Смеху ради сочинил объяснение, достаточно абсурдное, чтобы быть похожим на правду: рядом с каждым вдохновенным художником всегда крутится какое-нибудь всемогущее божество. Им это дело в кайф, примерно как водки выпить, а настоящих художников мало, на всех не хватает, так что даже очереди выстраиваются. Но Нёхиси всех растолкал локтями: моё, не отдам!
Наконец-то всё стало просто: можно не думать, а делать, чистый восторг, вожделение, страсть. Лепил всё подряд, чего руки хотели – то кривобоких диковинных монстров, то изящные безделушки, то причудливую посуду, то ангелов с таким же пламенным взглядом, как у него самого. Окна в доме всегда держал нараспашку, чтобы город без него не скучал. Ну и, чего уж, приятно иметь благодарного зрителя, который орёт голосами студентов из соседнего хостела, забулдыг и просто прохожих: «Ну ничего себе!» «Круто!» «Мать твою за ногу!» «Вот это да!»
Однажды город спросил: «А ты мне подаришь что-нибудь? Или хочешь всё оставить себе?» Он сперва растерялся, потому что художник почти как туман, в смысле, примерно так же хреново соображает, несмотря на формальное наличие головы. Даже начал мямлить что-то невнятное: «Да хоть всё забирай, для тебя ничего не жалко, но куда ты денешь подарки, где собираешься их хранить?»

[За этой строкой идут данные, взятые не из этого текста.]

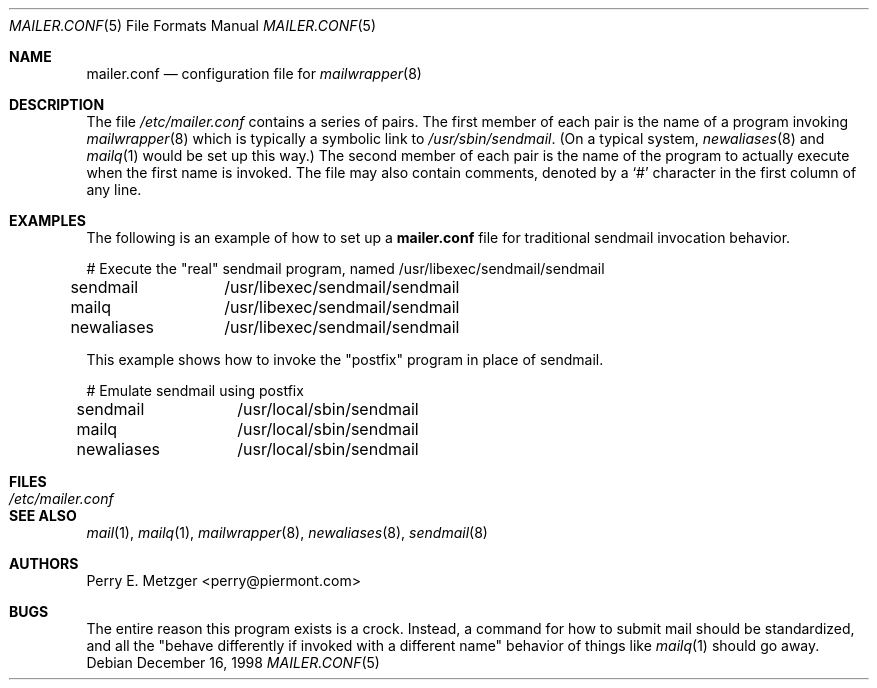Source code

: .\"	$OpenBSD: mailer.conf.5,v 1.3 2000/06/11 21:03:40 millert Exp $
.\"	$NetBSD: mailer.conf.5,v 1.1 1999/03/25 16:40:17 is Exp $
.\"
.\" Copyright (c) 1998
.\" 	Perry E. Metzger.  All rights reserved.
.\"
.\" Redistribution and use in source and binary forms, with or without
.\" modification, are permitted provided that the following conditions
.\" are met:
.\" 1. Redistributions of source code must retain the above copyright
.\"    notice, this list of conditions and the following disclaimer.
.\" 2. Redistributions in binary form must reproduce the above copyright
.\"    notice, this list of conditions and the following disclaimer in the
.\"    documentation and/or other materials provided with the distribution.
.\" 3. All advertising materials mentioning features or use of this software
.\"    must display the following acknowledgment:
.\"	This product includes software developed for the NetBSD Project
.\"	by Perry E. Metzger.
.\" 4. The name of the author may not be used to endorse or promote products
.\"    derived from this software without specific prior written permission.
.\"
.\" THIS SOFTWARE IS PROVIDED BY THE AUTHOR ``AS IS'' AND ANY EXPRESS OR
.\" IMPLIED WARRANTIES, INCLUDING, BUT NOT LIMITED TO, THE IMPLIED WARRANTIES
.\" OF MERCHANTABILITY AND FITNESS FOR A PARTICULAR PURPOSE ARE DISCLAIMED.
.\" IN NO EVENT SHALL THE AUTHOR BE LIABLE FOR ANY DIRECT, INDIRECT,
.\" INCIDENTAL, SPECIAL, EXEMPLARY, OR CONSEQUENTIAL DAMAGES (INCLUDING, BUT
.\" NOT LIMITED TO, PROCUREMENT OF SUBSTITUTE GOODS OR SERVICES; LOSS OF USE,
.\" DATA, OR PROFITS; OR BUSINESS INTERRUPTION) HOWEVER CAUSED AND ON ANY
.\" THEORY OF LIABILITY, WHETHER IN CONTRACT, STRICT LIABILITY, OR TORT
.\" (INCLUDING NEGLIGENCE OR OTHERWISE) ARISING IN ANY WAY OUT OF THE USE OF
.\" THIS SOFTWARE, EVEN IF ADVISED OF THE POSSIBILITY OF SUCH DAMAGE.
.\"
.\" The following requests are required for all man pages.
.Dd December 16, 1998
.Dt MAILER.CONF 5
.Os
.Sh NAME
.Nm mailer.conf
.Nd configuration file for
.Xr mailwrapper 8
.Sh DESCRIPTION
.Pp
The file
.Pa /etc/mailer.conf
contains a series of pairs.
The first member of each pair is the name of a program invoking
.Xr mailwrapper 8
which is typically a symbolic link to
.Pa /usr/sbin/sendmail .
(On a typical system,
.Xr newaliases 8
and
.Xr mailq 1
would be set up this way.)
The second member of each pair is the name of the program to
actually execute when the first name is invoked.
The file may also contain comments, denoted by a
.Ql #
character in the first column of any line.
.Sh EXAMPLES
The following is an example of how to set up a
.Nm
file for traditional sendmail invocation behavior.
.Bd -literal
# Execute the "real" sendmail program, named /usr/libexec/sendmail/sendmail
sendmail	/usr/libexec/sendmail/sendmail
mailq		/usr/libexec/sendmail/sendmail
newaliases	/usr/libexec/sendmail/sendmail
.Ed
.Pp
This example shows how to invoke the "postfix" program in place of sendmail.
.Bd -literal
# Emulate sendmail using postfix
sendmail	/usr/local/sbin/sendmail
mailq		/usr/local/sbin/sendmail
newaliases	/usr/local/sbin/sendmail
.Ed
.Sh FILES
.Bl -tag -width /etc/mailer.conf -compact
.It Pa /etc/mailer.conf
.El
.Sh SEE ALSO
.Xr mail 1 ,
.Xr mailq 1 ,
.Xr mailwrapper 8 ,
.Xr newaliases 8 ,
.Xr sendmail 8
.Sh AUTHORS
Perry E. Metzger <perry@piermont.com>
.Sh BUGS
The entire reason this program exists is a crock.
Instead, a command
for how to submit mail should be standardized, and all the "behave
differently if invoked with a different name" behavior of things like
.Xr mailq 1
should go away.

Но потом голова включилась, и тогда он понял, что надо делать. Заодно получил ответ на давным-давно утративший актуальность вопрос про смысл.
Добрая половина его керамики теперь доставалась городу: прятал её в потаённых местах, где никто никогда не найдёт, разве что чудом – если городу кто-то так сильно понравится, что сам его туда приведёт. Остальное решил раздавать горожанам, им тоже надо; кому вообще надо, если не им.
Большие скульптуры выставлял на всеобщее обозрение – на скамейках, на клумбах, на крышах, в фонтанах, на детских площадках, на капотах автомобилей, под окнами во дворах. Пусть прохожие смотрят и удивляются, пусть забирают, кому что понравится, кто решится, тот молодец.
Вещицы помельче тайком оставлял на столах и прилавках в кофейнях, украдкой подкладывал в чужие карманы, прятал в книжных лавках на стеллажах; на самом деле, способов незаметно подкинуть подарок гораздо больше, чем что-то украсть. Азартное было занятие, отличное развлечение, и одновременно магический ритуал – так он строил мосты между чудом и отсутствием чуда, сбывшимся и несбывшимся, невозможным и другим невозможным, своей и всеобщей судьбой.
Однажды ночью наткнулся на забор из фанерных щитов, окружавший какую-то стройку, и вдруг почти обречённо понял, что пока не нарисует на нём битву волка Фенрира с Ктулху, домой не пойдёт. Это была хорошо знакомая обречённость, когда-то вот так же внезапно останавливался на полпути, всё бросал – работу, друзей, девчонок, говорил: забейте, забудьте, меня больше нет, художник пришёл.